WHAT THE TASK ASKS | For this exercise, copy out each line of the material below that includes "Message".

··· DATA TO PROCESS ···

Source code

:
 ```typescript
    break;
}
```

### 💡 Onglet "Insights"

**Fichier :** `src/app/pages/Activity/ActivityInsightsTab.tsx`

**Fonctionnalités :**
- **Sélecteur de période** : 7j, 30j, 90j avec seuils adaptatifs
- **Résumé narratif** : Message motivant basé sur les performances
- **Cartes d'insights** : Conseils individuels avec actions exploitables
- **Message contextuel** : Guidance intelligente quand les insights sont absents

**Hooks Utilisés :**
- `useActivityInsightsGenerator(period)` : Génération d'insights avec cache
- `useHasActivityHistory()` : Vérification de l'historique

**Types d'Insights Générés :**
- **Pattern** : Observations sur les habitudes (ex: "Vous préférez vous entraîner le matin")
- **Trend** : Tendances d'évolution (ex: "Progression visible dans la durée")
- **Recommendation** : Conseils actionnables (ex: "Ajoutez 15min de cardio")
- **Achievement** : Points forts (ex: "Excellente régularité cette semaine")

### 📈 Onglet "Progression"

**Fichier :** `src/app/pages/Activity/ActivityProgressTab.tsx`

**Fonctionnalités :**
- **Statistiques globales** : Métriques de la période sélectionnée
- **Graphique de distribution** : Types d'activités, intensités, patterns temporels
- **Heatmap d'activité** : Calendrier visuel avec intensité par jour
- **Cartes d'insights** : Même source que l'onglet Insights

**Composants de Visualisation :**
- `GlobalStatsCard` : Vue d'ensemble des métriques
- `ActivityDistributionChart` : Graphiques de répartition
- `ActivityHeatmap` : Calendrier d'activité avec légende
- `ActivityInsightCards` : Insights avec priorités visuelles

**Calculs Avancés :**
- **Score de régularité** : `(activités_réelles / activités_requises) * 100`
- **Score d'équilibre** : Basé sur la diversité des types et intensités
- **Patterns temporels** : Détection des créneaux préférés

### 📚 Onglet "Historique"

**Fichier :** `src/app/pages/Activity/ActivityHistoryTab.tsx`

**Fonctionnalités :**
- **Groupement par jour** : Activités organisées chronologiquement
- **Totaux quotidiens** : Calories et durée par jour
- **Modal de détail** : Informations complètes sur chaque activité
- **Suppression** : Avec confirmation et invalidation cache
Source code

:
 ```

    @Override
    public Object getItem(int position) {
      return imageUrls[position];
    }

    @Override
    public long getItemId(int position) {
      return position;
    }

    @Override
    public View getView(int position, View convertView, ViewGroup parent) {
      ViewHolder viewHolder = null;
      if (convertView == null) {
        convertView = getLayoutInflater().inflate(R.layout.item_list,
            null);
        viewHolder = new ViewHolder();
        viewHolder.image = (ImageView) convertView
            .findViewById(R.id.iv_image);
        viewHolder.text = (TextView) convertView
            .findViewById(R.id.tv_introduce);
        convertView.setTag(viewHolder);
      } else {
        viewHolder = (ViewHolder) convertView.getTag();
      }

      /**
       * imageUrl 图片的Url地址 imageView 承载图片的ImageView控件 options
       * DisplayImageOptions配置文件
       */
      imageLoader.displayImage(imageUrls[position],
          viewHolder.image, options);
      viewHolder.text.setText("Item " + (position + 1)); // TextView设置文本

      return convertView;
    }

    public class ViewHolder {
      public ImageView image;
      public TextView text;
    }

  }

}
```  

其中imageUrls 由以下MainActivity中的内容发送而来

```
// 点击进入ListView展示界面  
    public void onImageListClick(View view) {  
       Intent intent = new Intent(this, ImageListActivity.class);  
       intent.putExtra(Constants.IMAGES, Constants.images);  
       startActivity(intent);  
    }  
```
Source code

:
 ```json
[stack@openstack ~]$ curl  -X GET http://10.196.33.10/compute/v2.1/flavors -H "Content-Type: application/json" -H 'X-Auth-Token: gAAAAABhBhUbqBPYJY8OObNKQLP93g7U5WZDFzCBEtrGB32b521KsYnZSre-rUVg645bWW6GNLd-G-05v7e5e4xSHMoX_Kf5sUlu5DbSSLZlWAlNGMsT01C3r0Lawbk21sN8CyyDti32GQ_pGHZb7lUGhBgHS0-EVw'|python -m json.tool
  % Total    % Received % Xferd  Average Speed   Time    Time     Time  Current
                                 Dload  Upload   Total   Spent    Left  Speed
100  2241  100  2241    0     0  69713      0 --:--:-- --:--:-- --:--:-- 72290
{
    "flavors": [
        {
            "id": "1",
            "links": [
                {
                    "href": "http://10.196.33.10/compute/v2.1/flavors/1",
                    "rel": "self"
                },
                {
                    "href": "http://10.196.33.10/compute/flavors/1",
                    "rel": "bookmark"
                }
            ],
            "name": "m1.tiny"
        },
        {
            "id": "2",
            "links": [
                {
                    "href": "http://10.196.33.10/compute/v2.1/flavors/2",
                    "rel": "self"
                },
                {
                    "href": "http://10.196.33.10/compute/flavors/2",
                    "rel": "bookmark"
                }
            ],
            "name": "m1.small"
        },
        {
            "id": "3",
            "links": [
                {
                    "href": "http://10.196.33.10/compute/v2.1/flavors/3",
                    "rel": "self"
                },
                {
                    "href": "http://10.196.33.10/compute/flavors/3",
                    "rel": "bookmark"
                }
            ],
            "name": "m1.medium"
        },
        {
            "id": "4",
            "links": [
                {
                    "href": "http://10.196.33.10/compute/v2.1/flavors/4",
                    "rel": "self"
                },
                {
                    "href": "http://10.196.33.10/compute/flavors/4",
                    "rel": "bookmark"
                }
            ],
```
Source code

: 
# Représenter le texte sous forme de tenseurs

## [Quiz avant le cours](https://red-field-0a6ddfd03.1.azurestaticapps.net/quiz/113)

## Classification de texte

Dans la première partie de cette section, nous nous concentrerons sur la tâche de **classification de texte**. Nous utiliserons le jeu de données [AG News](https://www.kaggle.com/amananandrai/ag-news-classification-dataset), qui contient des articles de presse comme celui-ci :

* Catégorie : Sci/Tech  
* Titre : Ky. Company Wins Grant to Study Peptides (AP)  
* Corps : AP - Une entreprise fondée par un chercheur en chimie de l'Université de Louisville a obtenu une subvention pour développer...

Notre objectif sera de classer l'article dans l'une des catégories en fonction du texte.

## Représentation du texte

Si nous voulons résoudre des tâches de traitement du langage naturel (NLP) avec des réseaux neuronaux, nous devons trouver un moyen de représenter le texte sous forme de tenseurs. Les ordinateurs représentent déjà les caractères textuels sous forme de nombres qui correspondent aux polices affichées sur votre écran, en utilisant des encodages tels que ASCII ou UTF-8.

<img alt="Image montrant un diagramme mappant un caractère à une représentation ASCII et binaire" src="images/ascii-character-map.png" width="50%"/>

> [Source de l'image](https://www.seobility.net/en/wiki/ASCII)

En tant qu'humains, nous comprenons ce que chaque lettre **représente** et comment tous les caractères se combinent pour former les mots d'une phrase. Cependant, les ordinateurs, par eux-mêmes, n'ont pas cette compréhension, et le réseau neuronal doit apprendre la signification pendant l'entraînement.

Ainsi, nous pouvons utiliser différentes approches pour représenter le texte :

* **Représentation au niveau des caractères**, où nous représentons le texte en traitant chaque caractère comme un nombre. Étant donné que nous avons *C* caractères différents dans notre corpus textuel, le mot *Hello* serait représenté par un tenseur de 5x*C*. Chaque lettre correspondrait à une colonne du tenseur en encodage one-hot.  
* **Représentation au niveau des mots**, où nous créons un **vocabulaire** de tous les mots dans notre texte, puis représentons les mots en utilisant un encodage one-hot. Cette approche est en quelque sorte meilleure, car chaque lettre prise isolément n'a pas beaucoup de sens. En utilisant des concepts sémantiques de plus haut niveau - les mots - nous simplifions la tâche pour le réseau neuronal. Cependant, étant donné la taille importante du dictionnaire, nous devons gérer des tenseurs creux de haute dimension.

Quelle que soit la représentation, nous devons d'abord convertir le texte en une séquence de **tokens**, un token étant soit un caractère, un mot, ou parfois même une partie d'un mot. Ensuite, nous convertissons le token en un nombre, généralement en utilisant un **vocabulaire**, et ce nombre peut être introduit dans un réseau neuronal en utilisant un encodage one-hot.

···

TASK RESPONSE |
- **Résumé narratif** : Message motivant basé sur les performances
- **Message contextuel** : Guidance intelligente quand les insights sont absents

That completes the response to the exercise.